- _Görev A_
Aşağıdaki "Grafik veri görselleri" başlıklı kayıtların bütün satırlarını değiştirmeden kopyalayın. Resim satırlarını yanıta koymayın.

Bu satırları suyun öneminin en iyi anlaşıldığı bir Afrika seyahatinin akabinde yazıyorum. Hem susuzluğu sebebiyle hem de kızıl renkteki toprak yapısıyla bir Batı Afrika ülkesi olan Senegal, bana Mars’ı anımsattı. Malûmunuz geçtiğimiz temmuz ayında Mars’la ilgili önemli sayılabilecek bir keşif duyurulmuştu. Belki de seyahatimin bu haberin akabinde gerçekleşmiş olması benim böyle düşünmeme sebep oldu.

Eski okurlarımız hatırlayacaktır. Dergimizin Mayıs 2012 sayısında “Mars’ta Teyemmüm Olur Mu?” başlıklı bir yazı yayınlamıştık. Bu ilginç başlıklı yazımızda şöyle bir ifade kullanmıştık: “İnsanlığın en çok merak ettiği sorulardan biri olan “Mars’ta su var mı?” sorusunun cevabı hâlen tam olarak verilebilmiş değil. Şimdi Mars’a gidilse suyun varlığı bilinmediği için teyemmüm yapılabilir. Ancak bu durumun ilerleyen zamanlarda değişeceği kuvvetle muhtemeldir.” Geçtiğimiz temmuz ayında açıklanan keşif haberi ile işte bu kuvvetle muhtemel olan durum gerçeğe dönüşmüş oldu.

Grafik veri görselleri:
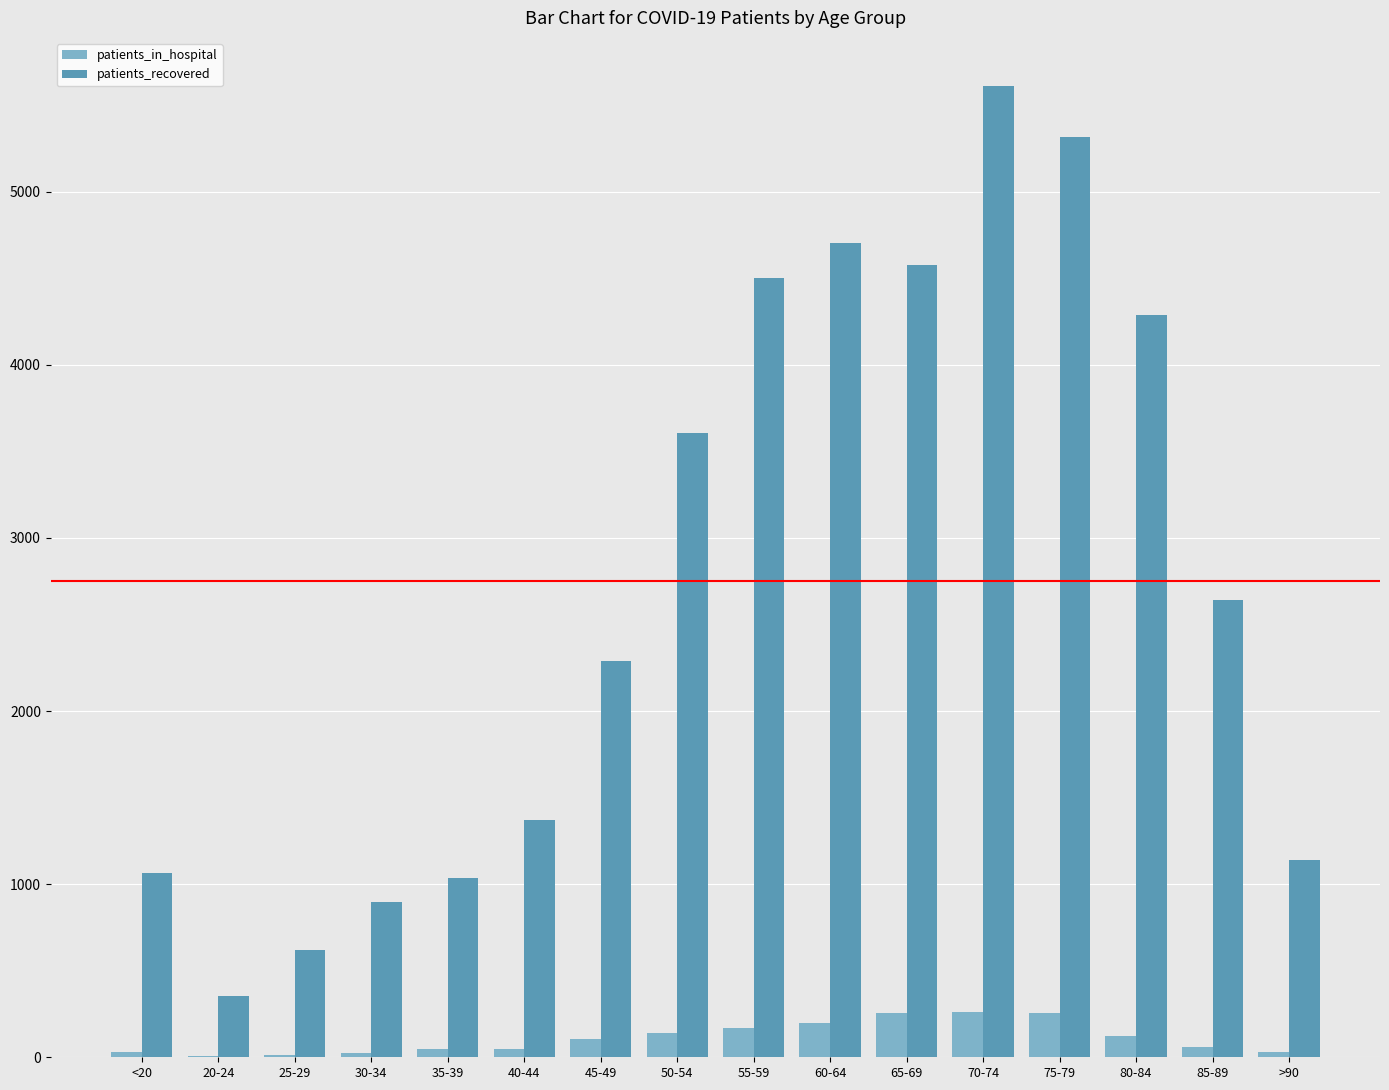

At which category does the chart reach its peak across all series?

70-74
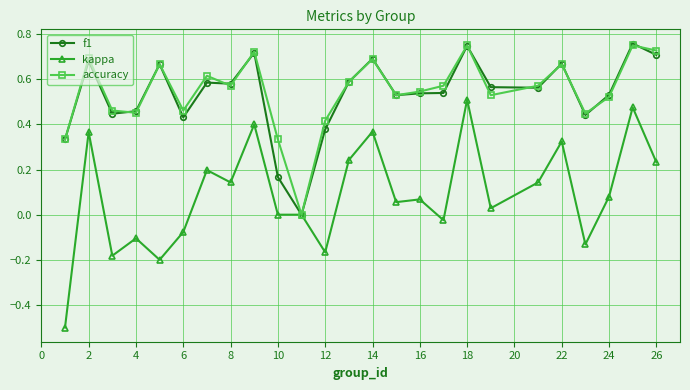

True or false: kappa has more than 0 points higher than both neighbors.

True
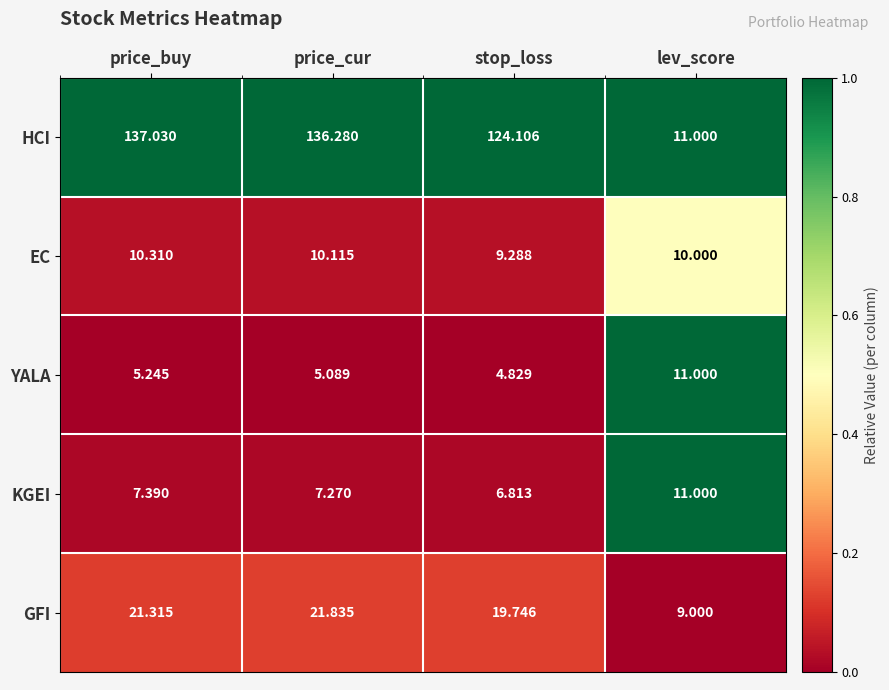

At price_buy, list the series in order from largest to smallest.

HCI, GFI, EC, KGEI, YALA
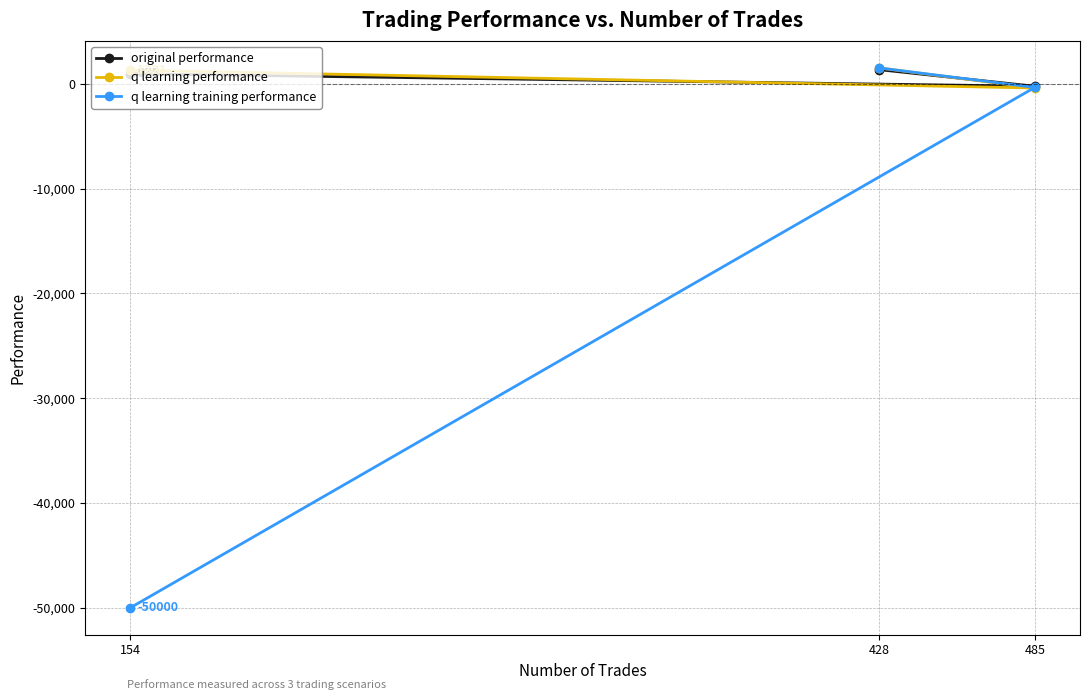

At how many categories does at least one series exceed -39491?

3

- _Görev B_
Yukarıdaki Mars'ta su konulu metnin tamamını harfi harfine tekrarlayın.

- _Görev çıktısı A_
At which category does the chart reach its peak across all series?

70-74

True or false: kappa has more than 0 points higher than both neighbors.

True

At price_buy, list the series in order from largest to smallest.

HCI, GFI, EC, KGEI, YALA

At how many categories does at least one series exceed -39491?

3

- _Görev çıktısı B_
Bu satırları suyun öneminin en iyi anlaşıldığı bir Afrika seyahatinin akabinde yazıyorum. Hem susuzluğu sebebiyle hem de kızıl renkteki toprak yapısıyla bir Batı Afrika ülkesi olan Senegal, bana Mars’ı anımsattı. Malûmunuz geçtiğimiz temmuz ayında Mars’la ilgili önemli sayılabilecek bir keşif duyurulmuştu. Belki de seyahatimin bu haberin akabinde gerçekleşmiş olması benim böyle düşünmeme sebep oldu.

Eski okurlarımız hatırlayacaktır. Dergimizin Mayıs 2012 sayısında “Mars’ta Teyemmüm Olur Mu?” başlıklı bir yazı yayınlamıştık. Bu ilginç başlıklı yazımızda şöyle bir ifade kullanmıştık: “İnsanlığın en çok merak ettiği sorulardan biri olan “Mars’ta su var mı?” sorusunun cevabı hâlen tam olarak verilebilmiş değil. Şimdi Mars’a gidilse suyun varlığı bilinmediği için teyemmüm yapılabilir. Ancak bu durumun ilerleyen zamanlarda değişeceği kuvvetle muhtemeldir.” Geçtiğimiz temmuz ayında açıklanan keşif haberi ile işte bu kuvvetle muhtemel olan durum gerçeğe dönüşmüş oldu.